Pengalaman dua tahun terakhir Covid-19, saya berasumsi bahwa wabah virus yang mematikan akan segera diatasi oleh pemerintah.
Terutama di negara-negara kaya dengan sistem kesehatan yang baik, infrastruktur kesehatan masyarakat, paket dukungan ekonomi dan kepercayaan pada lembaga publik.
Saya pikir akan ada konsensus umum tentang apa yang perlu dilakukan, dan bahwa orang akan mendapatkan informasi langsung dari para ahli yang bekerja di universitas dan otoritas kesehatan masyarakat. Maksud saya, siapa yang bisa mengambil risiko terkena infeksi mematikan?
Saat ini, saya bertanya-tanya apakah virus yang lebih mematikan -- seperti Mers versi pandemi, virus corona yang membunuh 20% dari mereka yang terinfeksi di Korea Selatan sebelum dikendalikan pada tahun 2015 -- diperlakukan dengan cara yang sama seperti Covid-19.
Akankah ribuan orang protes karena mereka telah membaca Facebook bahwa Mers adalah tipuan? Akankah ada skenario serupa di setiap pandemi?

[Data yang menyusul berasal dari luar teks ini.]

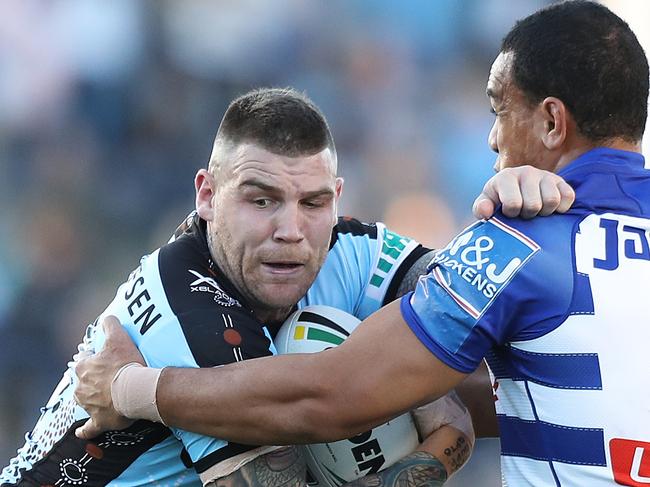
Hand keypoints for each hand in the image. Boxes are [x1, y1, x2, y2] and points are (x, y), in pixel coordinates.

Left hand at [74, 315, 144, 438]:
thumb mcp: (119, 338)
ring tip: (102, 397)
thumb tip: (107, 316)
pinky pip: (88, 428)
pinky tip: (83, 431)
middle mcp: (82, 387)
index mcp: (84, 367)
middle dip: (90, 379)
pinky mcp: (98, 421)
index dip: (93, 359)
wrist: (136, 390)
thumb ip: (111, 324)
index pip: (83, 361)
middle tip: (105, 377)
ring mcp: (88, 405)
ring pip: (84, 401)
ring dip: (90, 399)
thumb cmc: (127, 365)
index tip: (101, 360)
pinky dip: (85, 431)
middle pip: (82, 381)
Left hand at [473, 166, 574, 218]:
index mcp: (505, 176)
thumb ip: (481, 207)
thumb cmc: (500, 200)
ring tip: (535, 210)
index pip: (513, 204)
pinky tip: (550, 207)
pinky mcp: (562, 181)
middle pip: (533, 205)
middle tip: (523, 212)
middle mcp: (526, 171)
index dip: (512, 214)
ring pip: (552, 201)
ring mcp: (545, 175)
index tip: (509, 212)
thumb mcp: (487, 203)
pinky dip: (561, 208)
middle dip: (528, 214)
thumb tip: (485, 212)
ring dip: (544, 212)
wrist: (518, 192)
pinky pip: (568, 197)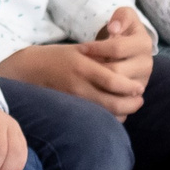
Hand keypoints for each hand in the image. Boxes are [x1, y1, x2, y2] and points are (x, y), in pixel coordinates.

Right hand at [0, 38, 143, 118]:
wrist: (29, 69)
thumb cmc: (59, 57)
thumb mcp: (81, 50)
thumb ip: (103, 56)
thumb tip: (129, 64)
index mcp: (83, 66)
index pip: (114, 81)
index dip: (130, 87)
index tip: (139, 87)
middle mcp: (78, 85)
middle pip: (112, 103)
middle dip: (131, 104)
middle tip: (140, 100)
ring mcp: (73, 99)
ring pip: (105, 115)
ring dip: (123, 113)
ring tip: (130, 107)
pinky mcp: (69, 109)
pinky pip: (94, 118)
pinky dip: (108, 119)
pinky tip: (115, 113)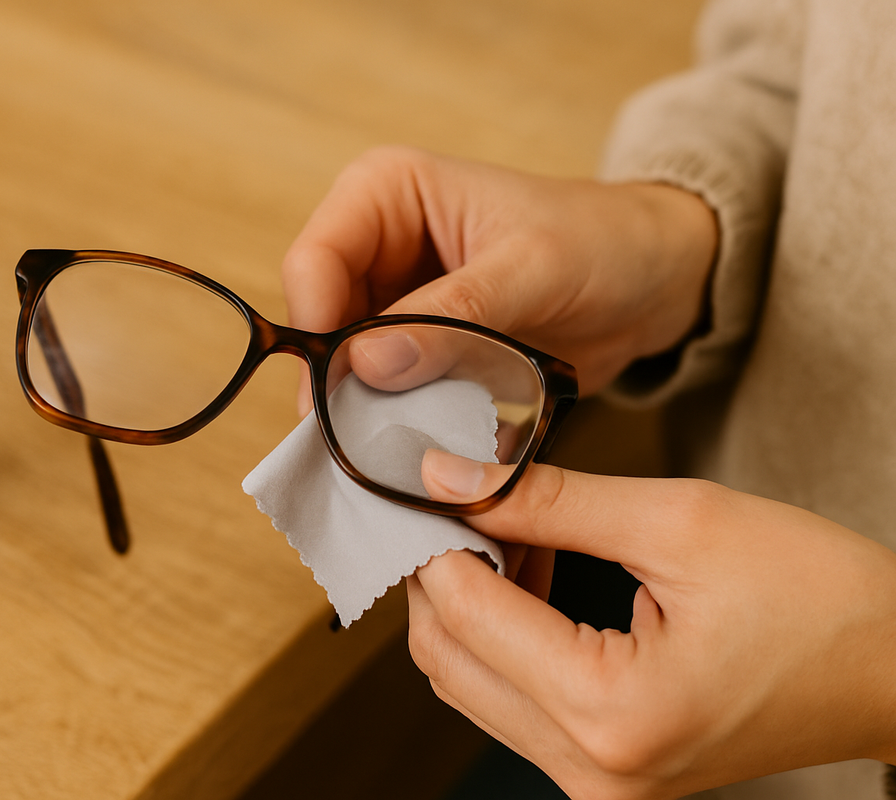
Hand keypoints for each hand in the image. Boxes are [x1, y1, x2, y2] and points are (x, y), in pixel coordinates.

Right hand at [282, 146, 716, 412]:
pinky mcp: (415, 348)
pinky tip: (418, 447)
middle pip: (318, 322)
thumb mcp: (533, 271)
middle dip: (337, 381)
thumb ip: (452, 315)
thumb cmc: (602, 244)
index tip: (344, 393)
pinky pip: (384, 390)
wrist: (654, 281)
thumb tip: (366, 365)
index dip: (319, 330)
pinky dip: (397, 421)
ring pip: (343, 365)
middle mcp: (374, 243)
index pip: (314, 262)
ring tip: (394, 451)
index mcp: (386, 192)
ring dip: (365, 410)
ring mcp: (391, 301)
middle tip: (360, 442)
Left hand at [408, 450, 895, 799]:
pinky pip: (512, 702)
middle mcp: (593, 769)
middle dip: (439, 569)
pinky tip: (534, 573)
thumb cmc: (817, 594)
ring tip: (513, 527)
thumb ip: (548, 500)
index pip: (463, 613)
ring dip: (470, 601)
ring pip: (470, 683)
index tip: (429, 478)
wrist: (895, 668)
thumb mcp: (678, 522)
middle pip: (447, 658)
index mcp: (613, 711)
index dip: (432, 535)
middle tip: (465, 495)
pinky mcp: (606, 775)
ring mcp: (597, 784)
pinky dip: (504, 635)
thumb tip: (450, 478)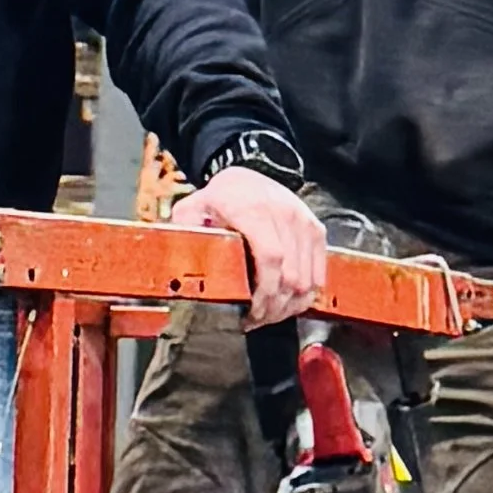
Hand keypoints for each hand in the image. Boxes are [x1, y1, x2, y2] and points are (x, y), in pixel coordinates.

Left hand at [170, 168, 329, 328]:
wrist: (250, 173)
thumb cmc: (221, 196)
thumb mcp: (193, 208)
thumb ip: (184, 234)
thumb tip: (174, 266)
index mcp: (252, 209)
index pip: (271, 258)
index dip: (264, 293)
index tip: (249, 312)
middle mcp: (284, 214)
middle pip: (291, 276)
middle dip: (273, 308)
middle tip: (254, 319)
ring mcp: (304, 223)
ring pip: (307, 280)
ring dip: (288, 306)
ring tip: (267, 314)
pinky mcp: (316, 231)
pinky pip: (319, 274)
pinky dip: (304, 295)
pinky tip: (284, 303)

Salah satu aspek yang paling tidak terduga dalam dua tahun terakhir, dan salah satu yang paling mengecewakan, adalah munculnya misinformasi. Tidak ada batas antara fakta dan kebohongan.
Bayangkan, seseorang yang memiliki pengalaman bertahun-tahun dalam pengendalian penyakit menular bergelar doktor dan medis dengan cepat menjadi setara dengan influencer di YouTube atau Facebook yang telah mengumpulkan ratusan ribu pengikut dengan mempromosikan "fakta" yang menarik tetapi tidak benar.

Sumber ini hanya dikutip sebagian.